Flaunting its freedom from romanticism, Noah Baumbach’s Frances Ha also features female friendship at its center. The film stars Greta Gerwig as Frances, a 27-year-old woman struggling to find both an existential and economic foothold as her slightly ill-paced trajectory toward adulthood veers off course from that of her sexless life partner, Sophie (Mickey Sumner). The black-and-white Nouvelle Vague aesthetic is well suited to the film’s constant undercutting of would-be cinematic vignettes. Whether dancing street side with limbs akimbo, urinating off a subway platform, or sleeping through the duration of her spontaneous 48-hour Parisian sojourn, Gerwig’s performance as the fetching oddity with a furrowed brow allows a post-ironic poignancy to permeate the film’s web of caustically comic one-liners.

Zac Effron Ramin Bahrani At Any Price

At Any Price

Another heavyweight contender at the festival was Ramin Bahrani’s At Any Price. A contemporary mid-western take on Death of a Salesman, the film stars Dennis Quaid—all dimples and cheesy smiles—as Henry Whipple, an Iowan farmer who maintains his forcibly gregarious mannerisms in the face of fiscal and familial discord. In comparison with Bahrani’s earlier work (Man Push Cart, Chop Shop), At Any Price takes a decidedly mainstream turn into the realm of high-speed car races, Zac Efron’s feathery lashes, and Heather Graham’s cleavage.

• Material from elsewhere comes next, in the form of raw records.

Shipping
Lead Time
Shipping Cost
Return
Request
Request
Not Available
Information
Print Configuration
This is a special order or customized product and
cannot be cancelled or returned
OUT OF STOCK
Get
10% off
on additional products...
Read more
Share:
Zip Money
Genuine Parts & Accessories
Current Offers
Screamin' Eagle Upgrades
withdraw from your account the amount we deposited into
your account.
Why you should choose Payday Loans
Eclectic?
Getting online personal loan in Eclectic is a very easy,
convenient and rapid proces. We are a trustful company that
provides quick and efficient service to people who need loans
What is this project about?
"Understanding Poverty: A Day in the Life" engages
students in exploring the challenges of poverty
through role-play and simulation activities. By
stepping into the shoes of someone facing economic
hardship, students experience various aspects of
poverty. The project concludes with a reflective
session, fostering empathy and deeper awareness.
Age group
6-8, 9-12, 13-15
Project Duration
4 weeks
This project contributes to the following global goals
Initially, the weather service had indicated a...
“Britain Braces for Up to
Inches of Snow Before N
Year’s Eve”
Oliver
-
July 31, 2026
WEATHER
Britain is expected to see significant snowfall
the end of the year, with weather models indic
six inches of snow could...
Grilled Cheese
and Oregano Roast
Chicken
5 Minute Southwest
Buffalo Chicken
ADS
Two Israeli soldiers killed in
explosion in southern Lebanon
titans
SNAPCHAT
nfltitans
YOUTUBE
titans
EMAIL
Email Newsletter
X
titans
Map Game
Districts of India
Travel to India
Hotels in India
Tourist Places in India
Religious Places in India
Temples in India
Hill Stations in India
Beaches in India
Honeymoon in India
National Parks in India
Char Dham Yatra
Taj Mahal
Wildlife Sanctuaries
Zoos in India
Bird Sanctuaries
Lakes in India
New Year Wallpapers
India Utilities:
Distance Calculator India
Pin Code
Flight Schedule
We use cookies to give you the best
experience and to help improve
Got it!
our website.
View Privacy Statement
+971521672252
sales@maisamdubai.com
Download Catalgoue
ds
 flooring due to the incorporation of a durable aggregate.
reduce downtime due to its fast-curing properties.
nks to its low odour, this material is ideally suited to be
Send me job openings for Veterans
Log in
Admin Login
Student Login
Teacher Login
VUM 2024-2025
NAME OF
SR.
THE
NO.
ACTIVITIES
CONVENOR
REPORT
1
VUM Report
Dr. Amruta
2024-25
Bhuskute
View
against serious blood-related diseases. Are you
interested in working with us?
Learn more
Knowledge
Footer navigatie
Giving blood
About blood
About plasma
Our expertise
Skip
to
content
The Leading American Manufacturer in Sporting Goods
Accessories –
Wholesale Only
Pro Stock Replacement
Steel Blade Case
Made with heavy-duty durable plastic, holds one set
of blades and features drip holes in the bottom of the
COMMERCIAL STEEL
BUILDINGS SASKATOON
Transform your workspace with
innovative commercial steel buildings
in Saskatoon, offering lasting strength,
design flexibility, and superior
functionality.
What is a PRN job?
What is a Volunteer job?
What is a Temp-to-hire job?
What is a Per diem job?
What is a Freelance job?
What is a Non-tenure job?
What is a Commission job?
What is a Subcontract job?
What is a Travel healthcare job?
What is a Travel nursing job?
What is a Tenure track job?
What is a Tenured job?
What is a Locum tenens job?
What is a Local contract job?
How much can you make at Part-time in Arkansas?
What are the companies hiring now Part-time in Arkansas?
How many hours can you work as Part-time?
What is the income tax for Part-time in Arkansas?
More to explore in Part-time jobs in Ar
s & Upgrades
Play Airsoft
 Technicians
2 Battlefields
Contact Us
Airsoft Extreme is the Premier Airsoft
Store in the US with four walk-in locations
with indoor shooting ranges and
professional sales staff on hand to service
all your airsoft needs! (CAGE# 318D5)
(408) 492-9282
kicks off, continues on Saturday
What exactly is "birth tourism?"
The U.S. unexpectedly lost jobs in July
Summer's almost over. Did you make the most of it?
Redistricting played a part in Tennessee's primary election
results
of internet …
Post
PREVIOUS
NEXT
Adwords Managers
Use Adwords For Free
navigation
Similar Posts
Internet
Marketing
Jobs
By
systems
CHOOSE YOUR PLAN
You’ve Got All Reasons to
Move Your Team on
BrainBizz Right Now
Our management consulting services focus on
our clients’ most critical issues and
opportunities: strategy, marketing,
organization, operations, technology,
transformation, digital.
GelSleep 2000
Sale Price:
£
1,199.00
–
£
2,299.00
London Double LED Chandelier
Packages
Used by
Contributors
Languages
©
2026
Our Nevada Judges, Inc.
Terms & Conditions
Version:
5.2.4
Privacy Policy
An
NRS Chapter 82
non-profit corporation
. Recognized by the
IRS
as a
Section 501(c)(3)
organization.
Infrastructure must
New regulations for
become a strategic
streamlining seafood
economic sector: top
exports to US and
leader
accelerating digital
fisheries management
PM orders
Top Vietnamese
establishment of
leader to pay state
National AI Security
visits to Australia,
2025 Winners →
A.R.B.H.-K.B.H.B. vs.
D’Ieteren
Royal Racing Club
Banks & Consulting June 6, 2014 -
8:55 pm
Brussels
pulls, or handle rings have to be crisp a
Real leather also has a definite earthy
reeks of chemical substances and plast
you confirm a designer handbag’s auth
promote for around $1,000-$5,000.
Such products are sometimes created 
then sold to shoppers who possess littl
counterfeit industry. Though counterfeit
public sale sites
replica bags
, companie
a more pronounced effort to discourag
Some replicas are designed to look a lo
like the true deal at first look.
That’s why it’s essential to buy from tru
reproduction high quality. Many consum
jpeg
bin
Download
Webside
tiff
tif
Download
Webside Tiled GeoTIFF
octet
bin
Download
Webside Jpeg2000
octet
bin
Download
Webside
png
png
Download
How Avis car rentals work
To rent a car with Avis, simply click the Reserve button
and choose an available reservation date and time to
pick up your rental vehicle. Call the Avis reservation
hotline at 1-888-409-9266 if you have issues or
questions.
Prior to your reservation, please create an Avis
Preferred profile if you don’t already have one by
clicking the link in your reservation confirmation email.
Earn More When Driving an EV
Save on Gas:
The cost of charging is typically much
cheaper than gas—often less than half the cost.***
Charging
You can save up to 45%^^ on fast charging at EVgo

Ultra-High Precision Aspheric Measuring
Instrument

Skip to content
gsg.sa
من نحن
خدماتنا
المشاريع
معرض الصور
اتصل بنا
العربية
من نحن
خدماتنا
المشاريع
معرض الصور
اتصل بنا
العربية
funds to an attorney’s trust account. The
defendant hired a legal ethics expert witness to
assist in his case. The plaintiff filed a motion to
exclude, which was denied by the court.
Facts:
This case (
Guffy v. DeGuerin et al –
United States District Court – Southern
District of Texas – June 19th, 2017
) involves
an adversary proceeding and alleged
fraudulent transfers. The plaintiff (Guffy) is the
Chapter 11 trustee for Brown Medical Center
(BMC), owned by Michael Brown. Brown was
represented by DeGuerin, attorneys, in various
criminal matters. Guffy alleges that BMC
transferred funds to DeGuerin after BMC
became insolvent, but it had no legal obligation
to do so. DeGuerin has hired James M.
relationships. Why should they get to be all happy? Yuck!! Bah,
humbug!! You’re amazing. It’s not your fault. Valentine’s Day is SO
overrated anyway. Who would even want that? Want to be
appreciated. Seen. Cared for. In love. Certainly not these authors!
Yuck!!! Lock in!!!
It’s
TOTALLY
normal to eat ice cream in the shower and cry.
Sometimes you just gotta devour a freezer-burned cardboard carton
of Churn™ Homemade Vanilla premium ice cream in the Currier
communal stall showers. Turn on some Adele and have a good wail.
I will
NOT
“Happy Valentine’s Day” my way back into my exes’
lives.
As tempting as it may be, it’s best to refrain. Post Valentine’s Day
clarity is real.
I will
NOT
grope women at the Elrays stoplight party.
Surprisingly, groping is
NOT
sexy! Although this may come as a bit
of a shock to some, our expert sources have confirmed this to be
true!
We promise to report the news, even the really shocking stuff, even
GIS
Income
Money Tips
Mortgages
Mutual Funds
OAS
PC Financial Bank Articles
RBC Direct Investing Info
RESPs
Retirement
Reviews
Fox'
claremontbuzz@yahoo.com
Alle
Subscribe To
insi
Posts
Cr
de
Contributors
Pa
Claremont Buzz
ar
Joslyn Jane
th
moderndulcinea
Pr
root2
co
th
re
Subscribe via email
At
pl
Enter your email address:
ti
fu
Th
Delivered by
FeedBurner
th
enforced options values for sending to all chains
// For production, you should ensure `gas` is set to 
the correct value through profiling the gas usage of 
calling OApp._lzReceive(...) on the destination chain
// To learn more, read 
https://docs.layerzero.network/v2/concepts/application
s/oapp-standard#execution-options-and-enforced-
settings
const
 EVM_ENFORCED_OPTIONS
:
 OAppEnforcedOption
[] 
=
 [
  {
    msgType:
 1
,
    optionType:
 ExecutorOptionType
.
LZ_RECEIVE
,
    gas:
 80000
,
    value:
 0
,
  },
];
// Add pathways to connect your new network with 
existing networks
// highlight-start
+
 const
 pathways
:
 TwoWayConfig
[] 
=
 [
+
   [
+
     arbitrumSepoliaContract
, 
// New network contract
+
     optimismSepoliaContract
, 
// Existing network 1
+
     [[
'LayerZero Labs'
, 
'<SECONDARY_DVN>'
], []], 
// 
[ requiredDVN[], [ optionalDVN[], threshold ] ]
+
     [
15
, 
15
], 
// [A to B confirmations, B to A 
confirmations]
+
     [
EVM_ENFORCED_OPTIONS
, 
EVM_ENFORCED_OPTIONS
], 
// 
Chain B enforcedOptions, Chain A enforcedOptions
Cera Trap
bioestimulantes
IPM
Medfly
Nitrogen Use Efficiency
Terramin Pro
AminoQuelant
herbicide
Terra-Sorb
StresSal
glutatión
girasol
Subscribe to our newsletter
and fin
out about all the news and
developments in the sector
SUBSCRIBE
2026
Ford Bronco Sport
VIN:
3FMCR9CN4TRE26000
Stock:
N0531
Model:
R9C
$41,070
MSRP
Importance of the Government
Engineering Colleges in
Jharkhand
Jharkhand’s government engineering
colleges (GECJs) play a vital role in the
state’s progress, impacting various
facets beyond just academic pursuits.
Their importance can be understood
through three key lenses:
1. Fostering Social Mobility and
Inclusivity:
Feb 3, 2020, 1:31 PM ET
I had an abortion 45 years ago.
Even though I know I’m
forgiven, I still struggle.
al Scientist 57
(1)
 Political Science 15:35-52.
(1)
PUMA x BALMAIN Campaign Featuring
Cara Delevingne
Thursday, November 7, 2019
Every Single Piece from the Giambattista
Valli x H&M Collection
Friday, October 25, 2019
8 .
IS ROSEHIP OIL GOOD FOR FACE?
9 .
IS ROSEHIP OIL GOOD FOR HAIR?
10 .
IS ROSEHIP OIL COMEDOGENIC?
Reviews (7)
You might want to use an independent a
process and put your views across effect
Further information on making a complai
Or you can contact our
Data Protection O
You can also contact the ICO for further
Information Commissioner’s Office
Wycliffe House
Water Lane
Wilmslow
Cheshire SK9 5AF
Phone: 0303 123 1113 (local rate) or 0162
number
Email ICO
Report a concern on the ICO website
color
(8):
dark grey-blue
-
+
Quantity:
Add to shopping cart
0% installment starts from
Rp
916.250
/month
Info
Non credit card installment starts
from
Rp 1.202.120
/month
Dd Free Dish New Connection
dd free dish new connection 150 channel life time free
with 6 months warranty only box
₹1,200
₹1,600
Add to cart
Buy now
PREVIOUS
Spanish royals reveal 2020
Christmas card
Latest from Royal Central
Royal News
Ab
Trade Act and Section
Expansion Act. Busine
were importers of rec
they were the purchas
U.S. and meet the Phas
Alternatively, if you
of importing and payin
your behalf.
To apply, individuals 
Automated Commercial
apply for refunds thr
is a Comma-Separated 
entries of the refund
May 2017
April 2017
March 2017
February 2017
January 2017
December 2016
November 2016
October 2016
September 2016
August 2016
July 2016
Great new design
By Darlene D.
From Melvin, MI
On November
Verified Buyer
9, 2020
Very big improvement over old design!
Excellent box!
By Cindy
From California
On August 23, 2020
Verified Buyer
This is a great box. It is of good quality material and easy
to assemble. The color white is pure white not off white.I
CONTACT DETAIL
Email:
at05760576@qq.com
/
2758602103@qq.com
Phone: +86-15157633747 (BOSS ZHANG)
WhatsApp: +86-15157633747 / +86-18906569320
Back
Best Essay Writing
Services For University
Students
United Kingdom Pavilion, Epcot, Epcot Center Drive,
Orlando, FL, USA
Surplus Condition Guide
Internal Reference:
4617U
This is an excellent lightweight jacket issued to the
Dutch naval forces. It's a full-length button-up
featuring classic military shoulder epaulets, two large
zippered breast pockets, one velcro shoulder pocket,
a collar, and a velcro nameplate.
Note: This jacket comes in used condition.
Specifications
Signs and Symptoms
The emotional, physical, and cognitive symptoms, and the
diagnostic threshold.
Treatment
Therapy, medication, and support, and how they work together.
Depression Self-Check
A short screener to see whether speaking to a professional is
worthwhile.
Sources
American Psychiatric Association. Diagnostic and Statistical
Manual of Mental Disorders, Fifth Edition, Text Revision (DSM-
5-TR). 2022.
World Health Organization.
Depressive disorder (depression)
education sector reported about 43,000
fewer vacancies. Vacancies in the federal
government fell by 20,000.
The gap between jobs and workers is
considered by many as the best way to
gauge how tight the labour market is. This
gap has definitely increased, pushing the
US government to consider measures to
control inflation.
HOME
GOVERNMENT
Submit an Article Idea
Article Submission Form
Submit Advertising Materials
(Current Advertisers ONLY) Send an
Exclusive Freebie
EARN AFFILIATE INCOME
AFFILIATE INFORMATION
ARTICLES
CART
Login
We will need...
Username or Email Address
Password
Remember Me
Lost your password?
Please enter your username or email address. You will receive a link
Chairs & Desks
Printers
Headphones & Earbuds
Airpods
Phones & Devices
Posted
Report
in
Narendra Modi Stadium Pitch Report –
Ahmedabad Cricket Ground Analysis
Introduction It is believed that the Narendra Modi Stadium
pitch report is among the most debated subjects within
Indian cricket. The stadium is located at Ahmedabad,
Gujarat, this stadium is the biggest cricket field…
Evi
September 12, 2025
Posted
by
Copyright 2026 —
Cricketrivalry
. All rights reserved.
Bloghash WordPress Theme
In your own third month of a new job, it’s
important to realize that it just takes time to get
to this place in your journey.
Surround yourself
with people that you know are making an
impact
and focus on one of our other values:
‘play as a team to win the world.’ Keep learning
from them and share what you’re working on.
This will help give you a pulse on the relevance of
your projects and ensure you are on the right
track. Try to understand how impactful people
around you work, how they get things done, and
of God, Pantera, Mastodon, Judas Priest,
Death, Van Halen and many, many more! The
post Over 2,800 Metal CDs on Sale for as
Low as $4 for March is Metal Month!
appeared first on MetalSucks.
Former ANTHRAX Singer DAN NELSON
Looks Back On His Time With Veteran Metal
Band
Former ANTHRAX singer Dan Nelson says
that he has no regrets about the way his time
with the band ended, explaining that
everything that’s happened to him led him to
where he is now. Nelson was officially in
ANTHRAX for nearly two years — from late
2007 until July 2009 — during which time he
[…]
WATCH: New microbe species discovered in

Efron delivers a staid and surprisingly dark performance as Dean, the prodigal son who abandons his NASCAR dream to take over the family farm, but there are a few too many narrative threads that either feel loose, superfluous, or overtly commercially driven. The unsung hero is relative newcomer Maika Monroe, who plays Dean’s devoted but defiant long-locked girlfriend, Cadence, to great avail. Though it is certainly entertaining and has a refreshingly murky sense of morality, Bahrani’s latest suffers from the same fatal flaw as its protagonist— namely, taking the business mantra “expand or die” a little too deeply to heart.

By far the most unsettling film at the festival was Joshua Oppenheimer’s documentary, The Act of Killing. Seven years in the making, Oppenheimer gets up close and personal with a group of retired Indonesian gangsters responsible for the mass purging of communists in Indonesia in the late 1960s. Though all of his interview subjects are former members of the country’s vigilante military Pancasila Youth Party, Oppenheimer’s camera sticks particularly close to Anwar Congo, the silk suited boss who is more than willing to describe—and even re-enact—his monstrous past.

Directing a small, sadistic coterie of party alumni, Congo proudly stages his memories in the vein of a Hollywood gangster film with seemingly no remorse—in one scene he appropriately sports a shirt that reads “APATHETIC” in big, white capital letters.  The elaborate re-enactments are so profoundly viscerally and ethically disturbing that they make the snuff scene from Benny’s Video seem like good wholesome family fun. The glimmer of repressed guilt glimpsed at the film’s end hardly assuages the moral nausea that lingers long past the closing credits—but this may be a good thing.